Design and Simulation of Muon Detector using Wavelength-Shifting Fiber Readout for Border Security

Cosmic ray muon tomography is a promising method for the non-invasive inspection of shipping containers and trucks. It leverages the highly penetrating cosmic muons and their interactions with various materials to generate three-dimensional images of large and dense objects, such as inter-modal shipping containers, which are typically opaque to conventional X-ray radiography techniques. One of the key tasks of customs and border security is verifying shipping container declarations to prevent illegal trafficking, and muon tomography offers a viable solution for this purpose. Common imaging methods using muons rely on data analysis of either muon scattering or absorption-transmission. We have designed a compact muon tomography system with dimensions of 3 × 3 × 3 m3, consisting of 2-D position-sensitive detectors. These detectors include plastic scintillators, wavelength-shifting (WLS) fibers, and SiPMs.
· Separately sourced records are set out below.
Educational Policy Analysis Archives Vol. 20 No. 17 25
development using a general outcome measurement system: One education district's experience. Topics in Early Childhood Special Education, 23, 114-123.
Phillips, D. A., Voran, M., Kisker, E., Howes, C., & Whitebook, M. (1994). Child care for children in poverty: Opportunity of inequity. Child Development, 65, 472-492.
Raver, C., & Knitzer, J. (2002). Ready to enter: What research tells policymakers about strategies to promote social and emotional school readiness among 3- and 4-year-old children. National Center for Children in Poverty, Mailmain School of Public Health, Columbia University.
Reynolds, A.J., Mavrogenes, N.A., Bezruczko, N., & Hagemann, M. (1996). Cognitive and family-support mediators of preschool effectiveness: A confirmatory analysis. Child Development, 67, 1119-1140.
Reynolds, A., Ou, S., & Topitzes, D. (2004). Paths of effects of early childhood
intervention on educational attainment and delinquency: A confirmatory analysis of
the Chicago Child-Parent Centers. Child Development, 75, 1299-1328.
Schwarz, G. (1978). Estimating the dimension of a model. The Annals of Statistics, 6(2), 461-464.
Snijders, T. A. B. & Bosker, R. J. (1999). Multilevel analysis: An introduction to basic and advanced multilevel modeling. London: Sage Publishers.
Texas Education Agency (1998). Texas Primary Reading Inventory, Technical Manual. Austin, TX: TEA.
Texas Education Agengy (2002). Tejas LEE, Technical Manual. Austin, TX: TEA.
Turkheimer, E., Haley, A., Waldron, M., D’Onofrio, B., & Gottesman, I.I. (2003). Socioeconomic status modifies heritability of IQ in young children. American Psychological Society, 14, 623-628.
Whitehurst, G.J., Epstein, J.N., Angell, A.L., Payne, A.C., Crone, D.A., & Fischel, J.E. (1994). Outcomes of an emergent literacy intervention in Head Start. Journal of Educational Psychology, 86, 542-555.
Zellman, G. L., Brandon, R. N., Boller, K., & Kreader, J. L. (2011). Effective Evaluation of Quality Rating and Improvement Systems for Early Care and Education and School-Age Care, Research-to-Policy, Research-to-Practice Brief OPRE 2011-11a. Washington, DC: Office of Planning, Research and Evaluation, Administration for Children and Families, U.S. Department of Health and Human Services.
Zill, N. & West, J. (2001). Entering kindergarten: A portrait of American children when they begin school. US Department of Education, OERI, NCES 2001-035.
Through light transport modeling with GEANT4, we demonstrated that the proposed detector design—featuring 1 m × 1 m scintillator plates with 2 mm2 square-shaped WLS fibers—can achieve a spatial resolution of approximately 0.7-1.0 mm. Through Monte Carlo simulations, we show that a combined analysis of muon scattering and absorption data enables prompt identification of cargo materials. In a smuggling scenario where tobacco is declared as paper towel rolls, the combined analysis accurately distinguishes between tobacco and paper towel rolls with 3 σ confidence at 1 mm spatial resolution, within a short scanning time of 40 seconds for the entire 20-foot shipping container.